_Assignment:_ Please turn everything from the start of the items down to the line containing "535.4], [0, 0, 1]] dist [-0.076462, 0.033091]" into a numbered list, leaving out any blank lines.

Entries drawn from a collection
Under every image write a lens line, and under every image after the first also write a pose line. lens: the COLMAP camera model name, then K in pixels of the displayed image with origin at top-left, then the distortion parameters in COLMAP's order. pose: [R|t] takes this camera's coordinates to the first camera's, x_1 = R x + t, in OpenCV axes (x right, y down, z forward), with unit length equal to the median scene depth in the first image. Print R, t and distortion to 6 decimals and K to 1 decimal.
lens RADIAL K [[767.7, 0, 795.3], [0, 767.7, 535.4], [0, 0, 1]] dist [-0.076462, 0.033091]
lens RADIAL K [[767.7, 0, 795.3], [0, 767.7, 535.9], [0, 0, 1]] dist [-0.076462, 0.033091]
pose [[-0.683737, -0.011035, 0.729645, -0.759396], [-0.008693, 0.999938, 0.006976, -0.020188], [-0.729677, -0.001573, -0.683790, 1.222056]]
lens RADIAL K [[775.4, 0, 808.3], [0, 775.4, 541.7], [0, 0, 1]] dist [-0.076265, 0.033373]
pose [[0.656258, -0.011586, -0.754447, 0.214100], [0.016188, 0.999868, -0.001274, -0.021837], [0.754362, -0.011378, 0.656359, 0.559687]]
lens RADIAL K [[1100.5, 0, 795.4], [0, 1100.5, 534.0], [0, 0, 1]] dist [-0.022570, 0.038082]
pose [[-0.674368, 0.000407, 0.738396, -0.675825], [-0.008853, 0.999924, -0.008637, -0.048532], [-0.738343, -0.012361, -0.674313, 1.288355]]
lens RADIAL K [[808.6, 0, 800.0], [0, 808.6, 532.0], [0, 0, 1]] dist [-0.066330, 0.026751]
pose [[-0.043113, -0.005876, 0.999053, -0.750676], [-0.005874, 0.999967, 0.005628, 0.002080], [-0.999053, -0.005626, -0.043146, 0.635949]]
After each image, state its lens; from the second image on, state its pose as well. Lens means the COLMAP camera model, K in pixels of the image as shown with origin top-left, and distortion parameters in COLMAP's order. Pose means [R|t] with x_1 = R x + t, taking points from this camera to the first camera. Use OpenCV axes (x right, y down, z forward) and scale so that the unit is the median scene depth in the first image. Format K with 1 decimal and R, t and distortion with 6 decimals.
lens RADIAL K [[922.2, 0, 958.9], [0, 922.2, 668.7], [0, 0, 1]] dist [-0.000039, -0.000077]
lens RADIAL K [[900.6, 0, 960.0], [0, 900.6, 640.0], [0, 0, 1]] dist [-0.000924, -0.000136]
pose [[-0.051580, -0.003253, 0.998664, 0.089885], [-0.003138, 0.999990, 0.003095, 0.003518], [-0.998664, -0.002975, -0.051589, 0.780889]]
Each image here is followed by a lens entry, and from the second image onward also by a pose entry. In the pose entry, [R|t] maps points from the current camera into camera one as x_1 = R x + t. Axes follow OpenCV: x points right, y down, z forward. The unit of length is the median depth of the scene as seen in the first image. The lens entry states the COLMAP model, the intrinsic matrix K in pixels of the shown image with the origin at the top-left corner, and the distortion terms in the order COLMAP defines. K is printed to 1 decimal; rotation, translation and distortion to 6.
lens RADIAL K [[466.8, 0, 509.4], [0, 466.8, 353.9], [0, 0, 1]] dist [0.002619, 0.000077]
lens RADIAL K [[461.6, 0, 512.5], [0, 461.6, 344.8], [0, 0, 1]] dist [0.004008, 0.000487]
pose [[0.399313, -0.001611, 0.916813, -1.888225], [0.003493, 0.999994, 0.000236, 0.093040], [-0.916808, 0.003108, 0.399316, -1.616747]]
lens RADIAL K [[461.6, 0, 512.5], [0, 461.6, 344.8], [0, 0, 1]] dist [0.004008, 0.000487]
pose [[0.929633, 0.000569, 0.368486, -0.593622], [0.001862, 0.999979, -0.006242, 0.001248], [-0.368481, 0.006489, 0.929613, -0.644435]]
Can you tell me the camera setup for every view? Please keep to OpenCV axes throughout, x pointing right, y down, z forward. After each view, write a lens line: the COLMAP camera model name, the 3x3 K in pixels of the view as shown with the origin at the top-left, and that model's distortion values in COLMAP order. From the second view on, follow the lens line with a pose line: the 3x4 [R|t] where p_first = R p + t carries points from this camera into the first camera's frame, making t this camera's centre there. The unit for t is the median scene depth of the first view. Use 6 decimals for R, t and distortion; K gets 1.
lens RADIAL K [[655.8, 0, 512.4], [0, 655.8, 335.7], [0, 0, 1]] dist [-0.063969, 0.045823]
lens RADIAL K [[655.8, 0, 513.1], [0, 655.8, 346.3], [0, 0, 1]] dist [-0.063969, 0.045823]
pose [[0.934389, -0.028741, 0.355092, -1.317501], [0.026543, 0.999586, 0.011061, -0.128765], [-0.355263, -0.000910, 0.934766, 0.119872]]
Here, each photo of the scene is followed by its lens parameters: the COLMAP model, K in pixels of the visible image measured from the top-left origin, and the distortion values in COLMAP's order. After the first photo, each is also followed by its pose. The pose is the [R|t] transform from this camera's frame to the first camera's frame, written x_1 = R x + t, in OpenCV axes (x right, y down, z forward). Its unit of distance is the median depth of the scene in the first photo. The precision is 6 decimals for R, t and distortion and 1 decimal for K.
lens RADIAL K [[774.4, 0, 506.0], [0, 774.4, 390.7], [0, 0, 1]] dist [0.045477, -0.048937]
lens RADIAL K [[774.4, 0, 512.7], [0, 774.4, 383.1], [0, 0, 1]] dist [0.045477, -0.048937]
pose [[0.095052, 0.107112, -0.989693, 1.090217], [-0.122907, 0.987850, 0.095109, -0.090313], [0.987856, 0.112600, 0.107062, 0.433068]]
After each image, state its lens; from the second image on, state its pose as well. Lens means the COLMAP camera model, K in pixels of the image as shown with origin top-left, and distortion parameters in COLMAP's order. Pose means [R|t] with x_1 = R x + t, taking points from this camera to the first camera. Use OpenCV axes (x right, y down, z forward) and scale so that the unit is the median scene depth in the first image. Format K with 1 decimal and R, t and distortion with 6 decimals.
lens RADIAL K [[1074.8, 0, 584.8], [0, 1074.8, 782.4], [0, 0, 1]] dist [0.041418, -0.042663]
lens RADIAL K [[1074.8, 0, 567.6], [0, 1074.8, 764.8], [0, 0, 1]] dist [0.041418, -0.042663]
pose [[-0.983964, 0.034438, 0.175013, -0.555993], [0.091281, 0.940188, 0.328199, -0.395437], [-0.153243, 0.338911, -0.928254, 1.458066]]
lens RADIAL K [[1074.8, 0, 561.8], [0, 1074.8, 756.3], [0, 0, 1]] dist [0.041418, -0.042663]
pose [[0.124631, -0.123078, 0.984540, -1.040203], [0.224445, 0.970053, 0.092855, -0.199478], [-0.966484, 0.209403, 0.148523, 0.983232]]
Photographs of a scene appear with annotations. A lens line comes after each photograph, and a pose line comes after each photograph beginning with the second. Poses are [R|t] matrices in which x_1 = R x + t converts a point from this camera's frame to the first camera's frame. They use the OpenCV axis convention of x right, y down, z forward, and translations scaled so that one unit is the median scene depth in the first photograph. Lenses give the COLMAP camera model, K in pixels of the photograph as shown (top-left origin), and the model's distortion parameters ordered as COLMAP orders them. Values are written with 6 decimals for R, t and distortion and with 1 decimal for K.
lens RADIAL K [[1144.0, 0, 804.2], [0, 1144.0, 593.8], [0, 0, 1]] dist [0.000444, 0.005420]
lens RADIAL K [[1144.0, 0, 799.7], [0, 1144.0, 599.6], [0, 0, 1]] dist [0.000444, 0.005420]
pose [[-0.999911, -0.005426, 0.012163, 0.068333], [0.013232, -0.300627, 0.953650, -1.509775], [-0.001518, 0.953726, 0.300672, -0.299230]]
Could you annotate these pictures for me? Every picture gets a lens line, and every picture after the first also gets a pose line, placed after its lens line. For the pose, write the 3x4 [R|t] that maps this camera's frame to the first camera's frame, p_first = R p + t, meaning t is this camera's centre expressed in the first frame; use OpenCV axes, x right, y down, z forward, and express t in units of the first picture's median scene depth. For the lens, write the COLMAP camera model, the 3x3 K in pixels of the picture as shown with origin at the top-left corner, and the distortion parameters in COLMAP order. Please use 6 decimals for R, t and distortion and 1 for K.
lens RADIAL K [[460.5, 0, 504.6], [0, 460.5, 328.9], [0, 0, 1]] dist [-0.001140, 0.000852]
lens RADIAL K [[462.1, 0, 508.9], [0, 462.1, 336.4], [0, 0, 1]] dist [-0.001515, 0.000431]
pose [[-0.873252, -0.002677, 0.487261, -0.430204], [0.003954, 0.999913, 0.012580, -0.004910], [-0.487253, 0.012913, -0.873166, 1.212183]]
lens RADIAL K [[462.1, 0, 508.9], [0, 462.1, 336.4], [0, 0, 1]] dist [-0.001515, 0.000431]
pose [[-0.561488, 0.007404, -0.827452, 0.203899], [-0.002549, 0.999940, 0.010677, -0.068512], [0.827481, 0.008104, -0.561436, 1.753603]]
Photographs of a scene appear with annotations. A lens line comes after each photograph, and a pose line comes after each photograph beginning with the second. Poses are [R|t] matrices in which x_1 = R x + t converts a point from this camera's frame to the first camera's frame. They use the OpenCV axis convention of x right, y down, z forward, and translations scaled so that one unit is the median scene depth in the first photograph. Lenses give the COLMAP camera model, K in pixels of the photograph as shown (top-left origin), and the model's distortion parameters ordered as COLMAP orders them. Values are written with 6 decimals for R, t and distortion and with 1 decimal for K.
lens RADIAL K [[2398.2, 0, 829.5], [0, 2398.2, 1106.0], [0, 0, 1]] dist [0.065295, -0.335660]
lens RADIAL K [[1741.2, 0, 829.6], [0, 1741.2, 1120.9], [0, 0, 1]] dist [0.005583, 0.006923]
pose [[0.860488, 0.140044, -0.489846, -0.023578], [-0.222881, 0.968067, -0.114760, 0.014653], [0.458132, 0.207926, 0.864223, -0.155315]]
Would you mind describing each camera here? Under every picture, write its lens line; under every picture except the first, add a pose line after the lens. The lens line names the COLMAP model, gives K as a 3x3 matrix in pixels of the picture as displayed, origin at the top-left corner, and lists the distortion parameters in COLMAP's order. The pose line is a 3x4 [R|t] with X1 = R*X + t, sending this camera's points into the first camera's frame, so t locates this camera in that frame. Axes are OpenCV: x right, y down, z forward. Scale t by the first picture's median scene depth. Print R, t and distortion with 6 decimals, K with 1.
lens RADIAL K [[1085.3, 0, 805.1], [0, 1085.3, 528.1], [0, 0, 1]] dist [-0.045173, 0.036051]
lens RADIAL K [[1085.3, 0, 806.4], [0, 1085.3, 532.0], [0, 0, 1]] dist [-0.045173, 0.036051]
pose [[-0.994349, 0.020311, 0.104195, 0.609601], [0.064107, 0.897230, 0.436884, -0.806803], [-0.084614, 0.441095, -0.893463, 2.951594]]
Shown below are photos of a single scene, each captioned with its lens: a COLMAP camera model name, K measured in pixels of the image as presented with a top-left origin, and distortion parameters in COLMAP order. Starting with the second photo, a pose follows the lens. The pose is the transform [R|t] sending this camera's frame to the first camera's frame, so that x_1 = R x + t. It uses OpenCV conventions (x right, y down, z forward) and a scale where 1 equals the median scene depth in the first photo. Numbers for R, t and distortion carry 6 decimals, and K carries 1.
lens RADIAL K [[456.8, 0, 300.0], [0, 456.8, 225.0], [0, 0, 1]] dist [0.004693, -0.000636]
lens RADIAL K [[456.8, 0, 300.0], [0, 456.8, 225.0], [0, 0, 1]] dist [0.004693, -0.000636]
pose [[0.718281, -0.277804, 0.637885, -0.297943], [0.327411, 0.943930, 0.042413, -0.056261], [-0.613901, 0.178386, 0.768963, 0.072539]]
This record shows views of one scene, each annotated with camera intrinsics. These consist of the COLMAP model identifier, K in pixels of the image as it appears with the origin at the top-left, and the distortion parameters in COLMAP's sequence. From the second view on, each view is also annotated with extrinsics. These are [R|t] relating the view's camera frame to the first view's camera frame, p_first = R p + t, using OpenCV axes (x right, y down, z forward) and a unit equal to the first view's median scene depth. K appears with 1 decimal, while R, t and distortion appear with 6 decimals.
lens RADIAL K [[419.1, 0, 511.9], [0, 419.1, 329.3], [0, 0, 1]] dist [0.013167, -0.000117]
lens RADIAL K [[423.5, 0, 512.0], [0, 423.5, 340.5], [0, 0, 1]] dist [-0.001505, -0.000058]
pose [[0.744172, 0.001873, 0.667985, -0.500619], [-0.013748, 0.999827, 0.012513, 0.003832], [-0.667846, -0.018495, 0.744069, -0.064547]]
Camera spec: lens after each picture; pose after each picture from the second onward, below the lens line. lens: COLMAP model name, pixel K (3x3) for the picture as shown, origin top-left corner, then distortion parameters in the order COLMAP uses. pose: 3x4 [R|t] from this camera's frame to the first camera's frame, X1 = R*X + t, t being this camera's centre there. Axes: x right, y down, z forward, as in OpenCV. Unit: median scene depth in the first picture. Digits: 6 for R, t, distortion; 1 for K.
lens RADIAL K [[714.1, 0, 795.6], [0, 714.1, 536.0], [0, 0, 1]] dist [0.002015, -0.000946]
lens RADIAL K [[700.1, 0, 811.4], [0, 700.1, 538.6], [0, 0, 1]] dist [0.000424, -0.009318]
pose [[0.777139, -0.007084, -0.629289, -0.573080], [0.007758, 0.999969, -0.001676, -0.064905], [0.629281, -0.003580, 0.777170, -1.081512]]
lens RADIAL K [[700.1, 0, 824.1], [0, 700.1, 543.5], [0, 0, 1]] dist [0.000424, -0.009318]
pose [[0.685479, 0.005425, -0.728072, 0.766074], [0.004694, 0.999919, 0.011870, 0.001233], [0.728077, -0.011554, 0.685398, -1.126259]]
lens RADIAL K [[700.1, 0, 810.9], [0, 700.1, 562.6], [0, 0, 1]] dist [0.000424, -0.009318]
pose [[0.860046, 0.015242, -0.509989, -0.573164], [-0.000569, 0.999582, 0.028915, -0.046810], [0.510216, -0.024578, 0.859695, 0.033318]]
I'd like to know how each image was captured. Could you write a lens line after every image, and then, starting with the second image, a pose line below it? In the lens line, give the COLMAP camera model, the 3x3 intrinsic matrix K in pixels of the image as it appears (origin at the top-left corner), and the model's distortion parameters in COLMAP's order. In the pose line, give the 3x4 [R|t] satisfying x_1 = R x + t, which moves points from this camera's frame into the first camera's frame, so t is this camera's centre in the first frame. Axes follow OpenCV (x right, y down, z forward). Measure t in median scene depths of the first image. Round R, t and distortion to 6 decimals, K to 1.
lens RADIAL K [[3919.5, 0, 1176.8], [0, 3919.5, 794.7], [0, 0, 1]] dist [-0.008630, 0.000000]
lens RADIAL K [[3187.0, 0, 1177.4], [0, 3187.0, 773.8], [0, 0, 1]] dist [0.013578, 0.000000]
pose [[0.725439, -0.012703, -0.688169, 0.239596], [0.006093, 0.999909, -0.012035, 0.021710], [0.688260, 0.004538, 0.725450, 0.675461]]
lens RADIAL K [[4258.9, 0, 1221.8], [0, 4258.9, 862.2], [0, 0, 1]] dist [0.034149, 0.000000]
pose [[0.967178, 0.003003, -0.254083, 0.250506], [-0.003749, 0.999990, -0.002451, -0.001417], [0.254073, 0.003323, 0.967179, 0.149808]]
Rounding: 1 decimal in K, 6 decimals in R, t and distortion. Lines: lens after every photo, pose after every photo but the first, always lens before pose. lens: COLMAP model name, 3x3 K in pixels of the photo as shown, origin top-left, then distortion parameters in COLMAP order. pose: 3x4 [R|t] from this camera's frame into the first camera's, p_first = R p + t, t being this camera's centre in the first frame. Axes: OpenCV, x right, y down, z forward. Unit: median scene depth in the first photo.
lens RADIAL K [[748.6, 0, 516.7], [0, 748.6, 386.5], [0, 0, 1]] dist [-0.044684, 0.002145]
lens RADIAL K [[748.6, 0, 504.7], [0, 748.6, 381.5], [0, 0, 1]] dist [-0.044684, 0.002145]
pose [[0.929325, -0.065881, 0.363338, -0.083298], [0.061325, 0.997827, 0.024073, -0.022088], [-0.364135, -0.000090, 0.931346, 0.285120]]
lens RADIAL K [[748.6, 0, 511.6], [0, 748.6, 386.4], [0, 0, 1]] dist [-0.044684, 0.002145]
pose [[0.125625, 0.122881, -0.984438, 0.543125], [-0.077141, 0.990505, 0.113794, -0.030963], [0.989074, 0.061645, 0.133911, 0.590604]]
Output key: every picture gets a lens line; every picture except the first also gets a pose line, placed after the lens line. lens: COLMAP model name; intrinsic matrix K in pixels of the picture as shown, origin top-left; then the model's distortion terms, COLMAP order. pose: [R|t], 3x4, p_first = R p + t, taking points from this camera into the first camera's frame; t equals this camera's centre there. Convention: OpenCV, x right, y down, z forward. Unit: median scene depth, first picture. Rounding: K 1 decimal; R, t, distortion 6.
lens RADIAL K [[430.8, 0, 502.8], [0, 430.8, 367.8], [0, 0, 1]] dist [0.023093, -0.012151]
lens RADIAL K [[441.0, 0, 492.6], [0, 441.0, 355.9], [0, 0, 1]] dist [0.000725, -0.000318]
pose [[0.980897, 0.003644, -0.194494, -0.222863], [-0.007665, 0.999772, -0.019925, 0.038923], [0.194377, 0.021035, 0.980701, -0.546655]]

_Written reply:_
1. Under every image write a lens line, and under every image after the first also write a pose line. lens: the COLMAP camera model name, then K in pixels of the displayed image with origin at top-left, then the distortion parameters in COLMAP's order. pose: [R|t] takes this camera's coordinates to the first camera's, x_1 = R x + t, in OpenCV axes (x right, y down, z forward), with unit length equal to the median scene depth in the first image. Print R, t and distortion to 6 decimals and K to 1 decimal.
2. lens RADIAL K [[767.7, 0, 795.3], [0, 767.7, 535.4], [0, 0, 1]] dist [-0.076462, 0.033091]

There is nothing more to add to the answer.